MaxTrackedRoutes int
// MaxMemberRoutesPerSlot caps how many distinct RouteIDs a single
// virtual bucket records in MemberRoutes. Beyond this cap the
// route still folds into the bucket counters (so traffic is not
// dropped) but the routeID is not appended — keeping per-column
// payload size bounded when total routes far exceed
// MaxTrackedRoutes. Snapshot consumers should treat the list as
// "first N members" rather than authoritative attribution.

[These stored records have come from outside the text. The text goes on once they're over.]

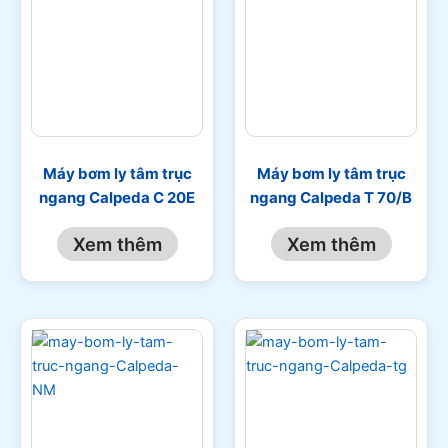
Máy bơm ly tâm trục
Máy bơm ly tâm trục
ngang Calpeda C 20E
ngang Calpeda T 70/B
Xem thêm
Xem thêm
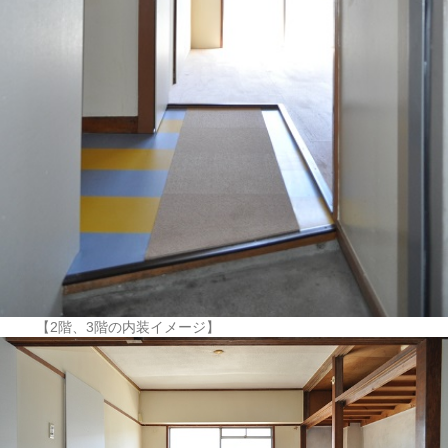
【2階、3階の内装イメージ】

MaxMemberRoutesPerSlot int
// Now overrides time.Now for tests; nil falls back to time.Now.
Now func() time.Time
}
MemSamplerOptions configures NewMemSampler. Zero values fall back to the Default* constants above; passing a struct literal with only the fields you care about is the expected call style.
type Sampler ¶
type Sampler interface {
// Observe records a single request against a route. Op identifies
// the counter family. keyLen and valueLen are summed into the
// matching *Bytes counter; pass 0 for read-only ops where the
// payload size is irrelevant. Implementations must no-op (not
// panic) when invoked on a typed-nil receiver.
Observe(routeID uint64, op Op, keyLen, valueLen int)
}
Sampler is the narrow interface the coordinator depends on. The nil-safe contract is documented per-method so a coordinator wired without a sampler compiles to a no-op call.
Implementations MUST be nil-receiver-safe: a typed-nil implementation passed through this interface (e.g. `var s Sampler = (*MemSampler)(nil)`) must not panic when its methods are called. The coordinator stores the interface value as supplied and dispatches through it on the hot path; a guard at the call site only checks for an interface-nil, not a typed-nil.